___ DATASET RECORDS ___

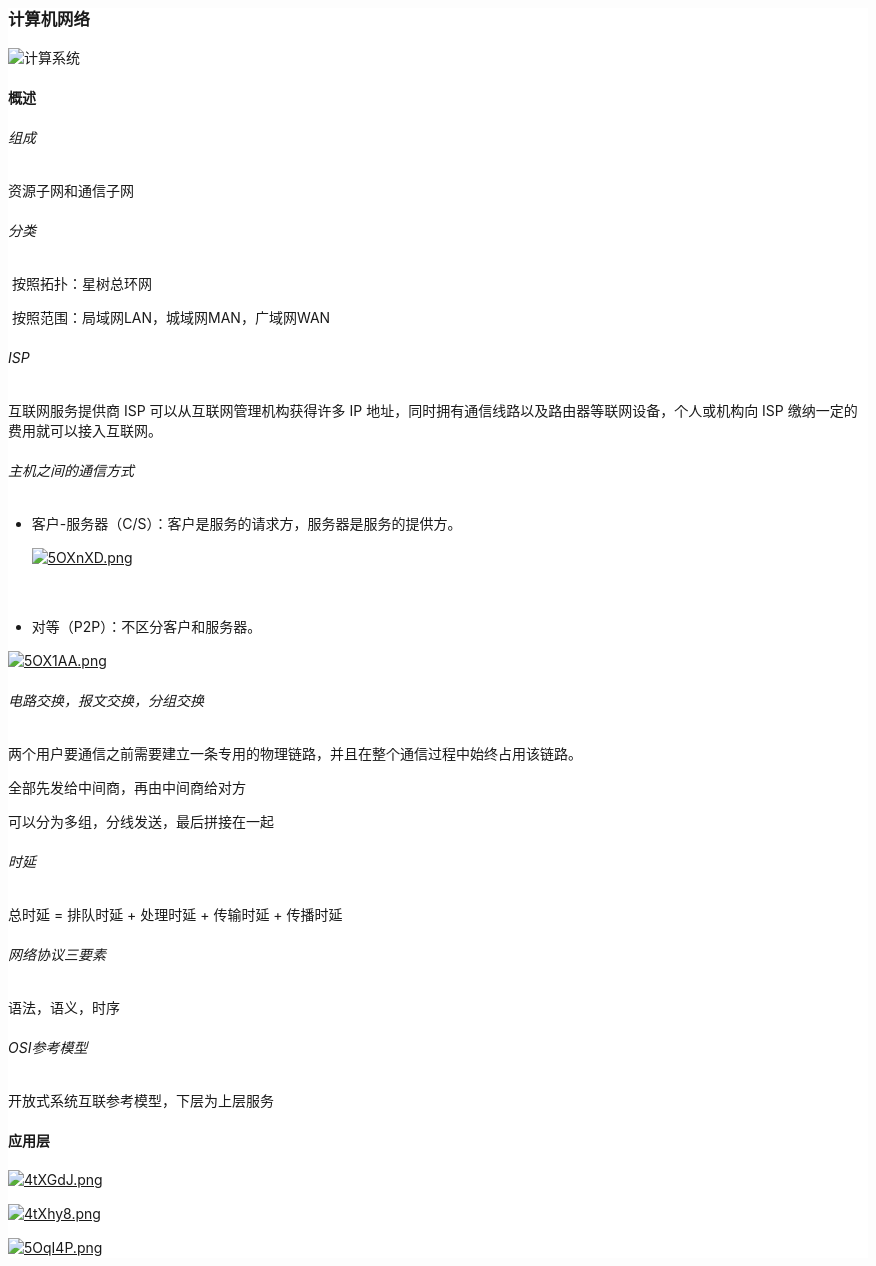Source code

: ### 计算机网络

![计算系统](https://z3.ax1x.com/2021/10/10/5kzol9.png)

#### 概述

###### 组成

资源子网和通信子网

###### 分类

​	按照拓扑：星树总环网

​	按照范围：局域网LAN，城域网MAN，广域网WAN

###### ISP

互联网服务提供商 ISP 可以从互联网管理机构获得许多 IP 地址，同时拥有通信线路以及路由器等联网设备，个人或机构向 ISP 缴纳一定的费用就可以接入互联网。

###### 主机之间的通信方式

- 客户-服务器（C/S）：客户是服务的请求方，服务器是服务的提供方。

  [![5OXnXD.png](https://z3.ax1x.com/2021/10/29/5OXnXD.png)](https://imgtu.com/i/5OXnXD)

  ​


- 对等（P2P）：不区分客户和服务器。

[![5OX1AA.png](https://z3.ax1x.com/2021/10/29/5OX1AA.png)](https://imgtu.com/i/5OX1AA)

###### 电路交换，报文交换，分组交换

两个用户要通信之前需要建立一条专用的物理链路，并且在整个通信过程中始终占用该链路。

全部先发给中间商，再由中间商给对方

可以分为多组，分线发送，最后拼接在一起

###### 时延

总时延 = 排队时延 + 处理时延 + 传输时延 + 传播时延

###### 网络协议三要素

语法，语义，时序

###### OSI参考模型

开放式系统互联参考模型，下层为上层服务

#### 应用层

[![4tXGdJ.png](https://z3.ax1x.com/2021/09/22/4tXGdJ.png)](https://imgtu.com/i/4tXGdJ)

[![4tXhy8.png](https://z3.ax1x.com/2021/09/22/4tXhy8.png)](https://imgtu.com/i/4tXhy8)

[![5OqI4P.png](https://z3.ax1x.com/2021/10/29/5OqI4P.png)](https://imgtu.com/i/5OqI4P)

___

#### TASK TO CARRY OUT:
Copy each line above exactly. Images do not belong in the copy.

#### ANSWER TO THE PROBLEM:
Source code

: ### 计算机网络

![计算系统](https://z3.ax1x.com/2021/10/10/5kzol9.png)

#### 概述

###### 组成

资源子网和通信子网

###### 分类

​	按照拓扑：星树总环网

​	按照范围：局域网LAN，城域网MAN，广域网WAN

###### ISP

互联网服务提供商 ISP 可以从互联网管理机构获得许多 IP 地址，同时拥有通信线路以及路由器等联网设备，个人或机构向 ISP 缴纳一定的费用就可以接入互联网。

###### 主机之间的通信方式

- 客户-服务器（C/S）：客户是服务的请求方，服务器是服务的提供方。

  [![5OXnXD.png](https://z3.ax1x.com/2021/10/29/5OXnXD.png)](https://imgtu.com/i/5OXnXD)

  ​


- 对等（P2P）：不区分客户和服务器。

[![5OX1AA.png](https://z3.ax1x.com/2021/10/29/5OX1AA.png)](https://imgtu.com/i/5OX1AA)

###### 电路交换，报文交换，分组交换

两个用户要通信之前需要建立一条专用的物理链路，并且在整个通信过程中始终占用该链路。

全部先发给中间商，再由中间商给对方

可以分为多组，分线发送，最后拼接在一起

###### 时延

总时延 = 排队时延 + 处理时延 + 传输时延 + 传播时延

###### 网络协议三要素

语法，语义，时序

###### OSI参考模型

开放式系统互联参考模型，下层为上层服务

#### 应用层

[![4tXGdJ.png](https://z3.ax1x.com/2021/09/22/4tXGdJ.png)](https://imgtu.com/i/4tXGdJ)

[![4tXhy8.png](https://z3.ax1x.com/2021/09/22/4tXhy8.png)](https://imgtu.com/i/4tXhy8)

[![5OqI4P.png](https://z3.ax1x.com/2021/10/29/5OqI4P.png)](https://imgtu.com/i/5OqI4P)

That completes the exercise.